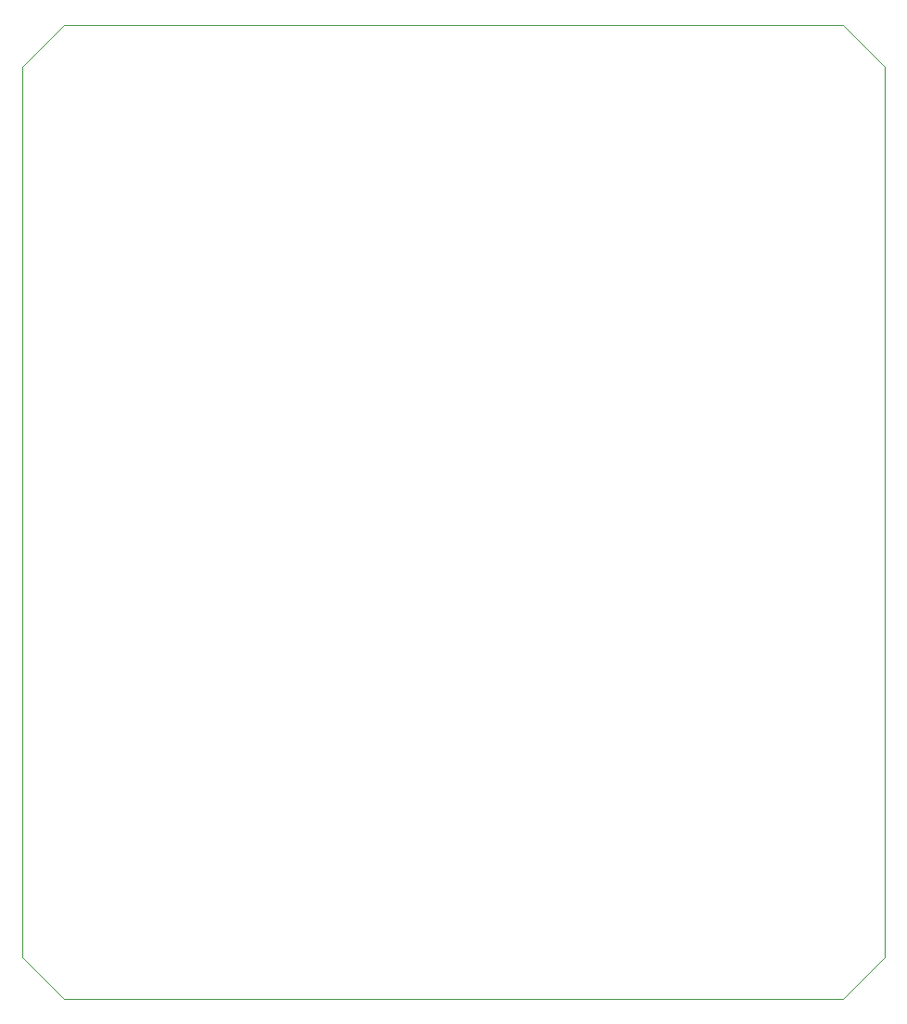
<source format=gbr>
G04 #@! TF.GenerationSoftware,KiCad,Pcbnew,(5.1.2)-2*
G04 #@! TF.CreationDate,2020-01-01T19:17:51+08:00*
G04 #@! TF.ProjectId,redox-receiver,7265646f-782d-4726-9563-65697665722e,rev?*
G04 #@! TF.SameCoordinates,Original*
G04 #@! TF.FileFunction,Profile,NP*
%FSLAX46Y46*%
G04 Gerber Fmt 4.6, Leading zero omitted, Abs format (unit mm)*
G04 Created by KiCad (PCBNEW (5.1.2)-2) date 2020-01-01 19:17:51*
%MOMM*%
%LPD*%
G04 APERTURE LIST*
%ADD10C,0.100000*%
G04 APERTURE END LIST*
D10*
X149860000Y-58420000D02*
X153670000Y-62230000D01*
X149860000Y-147320000D02*
X153670000Y-143510000D01*
X74930000Y-143510000D02*
X78740000Y-147320000D01*
X78740000Y-58420000D02*
X74930000Y-62230000D01*
X153670000Y-62230000D02*
X153670000Y-143510000D01*
X78740000Y-58420000D02*
X149860000Y-58420000D01*
X74930000Y-143510000D02*
X74930000Y-62230000D01*
X149860000Y-147320000D02*
X78740000Y-147320000D01*
M02*

</source>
----------------
**TASK ITEM:** Write out exactly and only the lines that run from the start of the data above through the line containing "G04 Gerber Fmt", leaving the pictures out.

**YOUR SOLUTION:**
<source format=gbr>
G04 #@! TF.GenerationSoftware,KiCad,Pcbnew,(5.1.2)-2*
G04 #@! TF.CreationDate,2020-01-01T19:17:51+08:00*
G04 #@! TF.ProjectId,redox-receiver,7265646f-782d-4726-9563-65697665722e,rev?*
G04 #@! TF.SameCoordinates,Original*
G04 #@! TF.FileFunction,Profile,NP*
%FSLAX46Y46*%
G04 Gerber Fmt 4.6, Leading zero omitted, Abs format (unit mm)*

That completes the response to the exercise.